The structural framework for specialized solar providers in the niche segment is better in 2026 than the general sentiment in the industry suggests. First, the market consolidation of 2024 and 2025 eliminated direct competitors without disrupting the demand structure. Second, module prices are normalizing after Chinese manufacturers reduced their overstock – which, with stable or rising end-customer prices, does not create margin pressure for specialists. Third, the mandatory installation of solar panels on commercial parking lots strengthens the structural demand for precisely the product that pvDach eK offers.
The regulatory risks remain real: The draft of the Renewable Energy Sources Act (EEG) foresees significant cutbacks for the private small-roof segment from 2027 onwards. However, pvDach eK is structurally less exposed than pure end-customer providers due to its consistent focus on the commercial market and the strengthening of B2B customer relationships. A company that builds PV terraces for homeowners, plans large carports for commercial properties, and serves industrial customers with certified specialized solutions has a diversified demand base that can absorb regulatory cutbacks in individual segments.

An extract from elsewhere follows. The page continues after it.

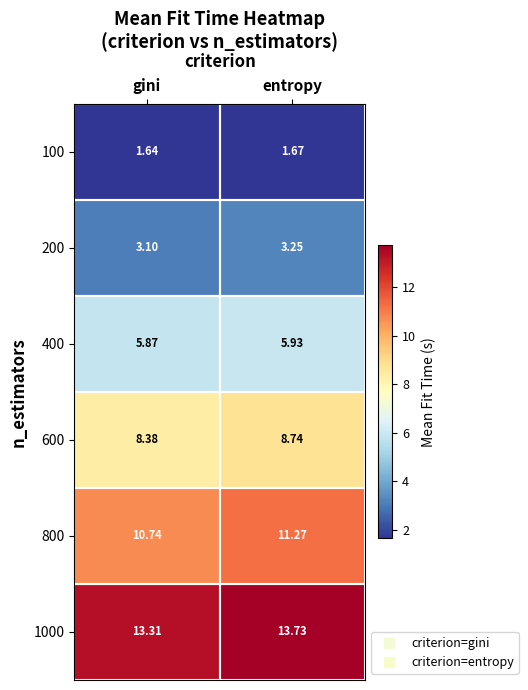

Is the value of 100 at gini greater than the value of 400 at gini?

No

The business model of pvDach eK thus answers not only the question of how to capitalize on GridParity's insolvency. It answers the more fundamental question of how a company can operate profitably and stably in the German solar market in 2026: with focused niche expertise, a lean production structure, reliable project execution, and a customer strategy that is structurally independent of the feed-in tariff debate. This is precisely the lesson that GridParity never learned – and that pvDach eK is now putting into practice.